Yeni konut modeli neye göre şekilleniyor?

Maalesef, Mardin’e özgü bir durum pek oluşmuyor. Türkiye’nin dört bir tarafında rastladığımız jeneriğe; çok katlı, komşuluk ilişkisi imkanı kılmayan, Mardin’deki doğal ve kültürel durumla ilişkisini çok iyi kurmayan konut gruplarına doğru gidiyor. Türkiye’nin dört bir tarafında, çok farklı çevrelerde aynen uygulanan ağırlıklı olarak çok katlı apartman olarak adlandırılan konut tipolojisi Mardin’de de tek seçenek haline gelmiş vaziyette maalesef.
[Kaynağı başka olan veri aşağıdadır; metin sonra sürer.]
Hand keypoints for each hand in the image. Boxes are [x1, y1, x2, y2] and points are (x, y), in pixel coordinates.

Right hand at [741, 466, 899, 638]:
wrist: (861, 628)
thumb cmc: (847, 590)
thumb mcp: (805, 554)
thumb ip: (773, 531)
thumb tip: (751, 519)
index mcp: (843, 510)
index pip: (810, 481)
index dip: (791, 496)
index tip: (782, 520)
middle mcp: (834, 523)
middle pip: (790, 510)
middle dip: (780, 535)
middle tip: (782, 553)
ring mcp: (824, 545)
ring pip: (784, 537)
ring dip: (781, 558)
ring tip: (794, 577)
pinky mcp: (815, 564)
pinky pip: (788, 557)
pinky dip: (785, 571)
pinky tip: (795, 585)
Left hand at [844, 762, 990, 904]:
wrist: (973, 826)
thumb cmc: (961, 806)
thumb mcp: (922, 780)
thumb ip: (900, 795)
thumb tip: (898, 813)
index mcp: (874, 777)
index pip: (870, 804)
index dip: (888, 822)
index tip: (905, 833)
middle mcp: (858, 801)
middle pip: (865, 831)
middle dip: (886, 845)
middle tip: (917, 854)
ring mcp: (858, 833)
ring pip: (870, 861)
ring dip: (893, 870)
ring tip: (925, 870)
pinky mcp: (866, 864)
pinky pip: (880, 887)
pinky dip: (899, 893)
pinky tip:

Bu dönüşümün sosyal yapıyı insan davranışlarını nasıl etkilediğini anlayabilmek için bir örnek vereyim: Biz öğrencilerle sıcak bir yaz gününde eski şehirde bir mahallede dolaşırken terasından bizi gören Mardinli bir ev sahibi hanımefendi bizim yorulduğumuzu, susadığımızı düşünerek evine davet edip (40 kişiyiz belki) soğuk içecek ikram ediyorken, muhtemelen onun yeni şehirde yaşayan kız kardeşinin sokağına girsek böyle bir misafirperverliği bize gösteremeyecek. Çünkü neticede 3 oda 1 salondan oluşan evinde, avlu-teras gibi rahatlıkla misafir ağırlayacak bir mekanı olmadığı için, kendisi misafirperver olsa bile maalesef misafirperverlik yapmasına izin vermeyen bir konutta yaşadığı için aynı davranışı gösteremeyecek. Yani bir insan yeni şehire gidip “Vay, bu Mardinliler hiç misafirperver değil,” diyebilirken, eski şehirde “Ne kadar misafirperverler!” sonucunu çıkartabilir ki aslında bu bence çok çarpıcı bir durum: İnsanın içinde yaşadığı çevrenin davranışlarını biçimlendirmesine çok iyi bir örnek.

Orada hala yaz-kış yaşayan bir nüfus var mı?
Var, var… Allah’tan var! Ama tabii şöyle bir şey de var: Özellikle otelleşmeye uygun yapılar süratle (Sultanahmet’te yaşadığımız süreç gibi) pansiyonlaşma-otelleşme sürecine girmiş vaziyette. Ve Mardin’de de şöyle bir endişe var: Eski Elazığ il merkezi olan Harput’un ıssızlaşması gibi, Mardin’de bütün kamu kurumları, bankalar yeni şehre taşındıktan sonra eski şehrin boşalacağı ya da nüfusunu değiştireceği, özgün nüfusunu kaybedip otel ve yeme içme bölgesine, ticaret bölgesine dönüşeceği endişesi. Gündüz yaşayan ve eski nüfusunu barındırmayan bir Mardin… Yani Mardin’e gidildiğinde Mardinliyle karşılaşmanın güçleşeceği bir duruma doğru ilerliyor.

Önlem alınıyor mu?
Aslında bunu önlemek için birtakım girişimler var. Üniversitenin bazı bileşenlerinin şehir merkezinde olması… Bizim de çok desteklediğimiz… Bir dönem, dönemin valisi Hasan Duruer, eski vali konutunu valiliğin çalışma ofisi olarak düzenleyip çalışmalarının bir bölümünü eski şehirde yapma kararı almıştı. Hala da duruyor galiba o ofis ama aktif kullanılıyor mu, kullanılmıyor mu, doğrusu bilmiyorum. Keza belediye de Cumhuriyet Meydanı’na komşu bir yapısını benzer niyetlerle yeniden belediye ofisi olarak işlevlendirmeye çalışıyordu. Yine şimdi son durum nedir bilemiyorum. Ama bunun farkında hem yöneticiler hem Mardinliler; önlemek için girişimlerde bulunuyorlar.

Söyleşi için çok teşekkür ederiz.
Şehirlerle ilgili böyle bir dizi gerçekleştirdiğiniz ve bu kapsama Mardin’i ve MardINT’i de dahil ettiğiniz için asıl ben teşekkür ederim.